Tal como nem todas as suas produções teatrais conheceram o sucesso, também nem todos os seus filmes são memoráveis. Além dos citados Quem Tem Medo de Virgina Woolf? e A Primeira Noite, Artigo 22 (1970),  Iniciação Carnal (1971), Uma Mulher de Sucesso (1988) ou Escândalos do Candidato (1998), Mike Nichols tem no seu currículo de realizador coisas tão embaraçosas ou desatadamente más como Operação Golfinho (1973), Uma Fortuna por Água Abaixo (1975), O Regresso de Henry (1991) ou Lobo (1994), este com Jack Nicholson a fazer de lobisomem (!).

Trailer de Uma Mulher de Sucesso 

“Mike Nichols é o único realizador que eu conheço que nos consegue persuadir a interpretar um papel do começo ao fim da rodagem”, disse Richard Burton depois de Quem Tem Medo de Virginia Woolf?. Este dom para atrair grandes actores a virem trabalhar com ele, o seu fino detector de novos talentos e a capacidade para tirar o melhor daqueles com quem trabalhava, fossem revelações ou consagrados, aliados ao facto de não ter um estilo cinematográfico reconhecível e de nunca se ter especializado num género (a haver um assunto regular na obra cinematográfica de Nichols, são os rituais de amor e desamor entre os homens e as mulheres, mostrados ora como tragédia, ora como comédia), levaram alguns a dizer que, como realizador, ele era mais um exímio produtor e um consumado director de actores do que outra coisa. Foi o caso do crítico e historiador inglês de cinema David Thomson, que lhe chamou “um fazedor de embrulhos”.

Embrulhos de muito bom gosto, que apetecia abrir pela garantia da qualidade do que lá estava dentro. Em sua defesa, podemos dizer que há no cinema muita gente que, a fazer embrulhos, não chega aos calcanhares de Mike Nichols.

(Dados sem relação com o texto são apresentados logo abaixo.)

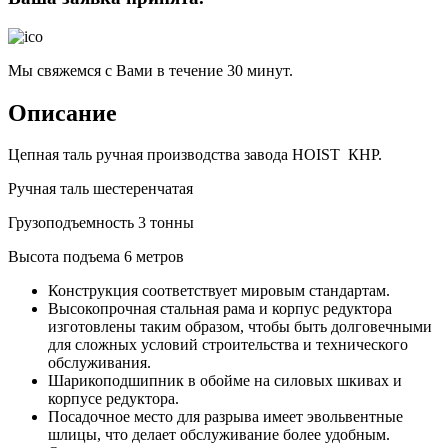
Мы свяжемся с Вами в течение 30 минут.
Описание
Цепная таль ручная производства завода HOIST КНР.
Ручная таль шестеренчатая
Грузоподъемность 3 тонны
Высота подъема 6 метров
Конструкция соответствует мировым стандартам.
Высокопрочная стальная рама и корпус редуктора
изготовлены таким образом, чтобы быть долговечными
для сложных условий строительства и технического
обслуживания.
Шарикоподшипник в обойме на силовых шкивах и
корпусе редуктора.
Посадочное место для разрыва имеет эвольвентные
шлицы, что делает обслуживание более удобным.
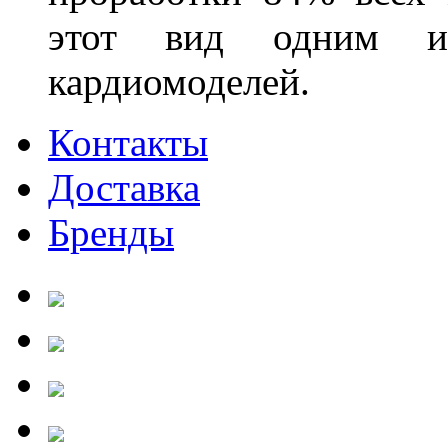
этот вид одним из
кардиомоделей.
Контакты
Доставка
Бренды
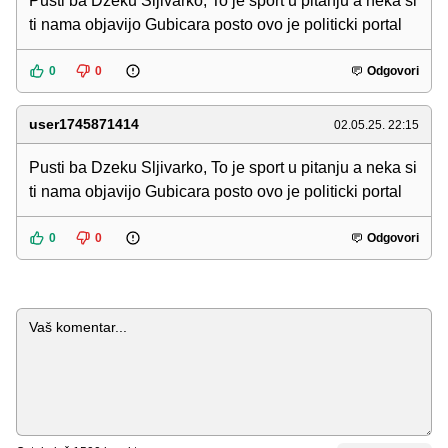
Pusti ba Dzeku Sljivarko, To je sport u pitanju a neka si
ti nama objavijo Gubicara posto ovo je politicki portal
0
0
Odgovori
user1745871414
02.05.25. 22:15
Pusti ba Dzeku Sljivarko, To je sport u pitanju a neka si
ti nama objavijo Gubicara posto ovo je politicki portal
0
0
Odgovori
Komentar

Trailer de Jogos de Poder 

O seu último filme data de 2007, Jogos de Poder, com Tom Hanks, Julia Roberts e Philip Seymour Hoffman. Em 2012, ganhou o seu nono e último Tony, pela encenação de Morte de um Caixeiro Viajante. Quando morreu, Mike Nichols ia voltar à televisão e produzir e realizar, na HBO (para a qual tinha já filmado, em 2003, a peça Anjos na América, de Tony Kushner), uma adaptação da peça de Terrence McNally Master Class, sobre Maria Callas. E deixa-nos a imaginar como teria sido o seu Rambo com Dustin Hoffman em vez de Stallone.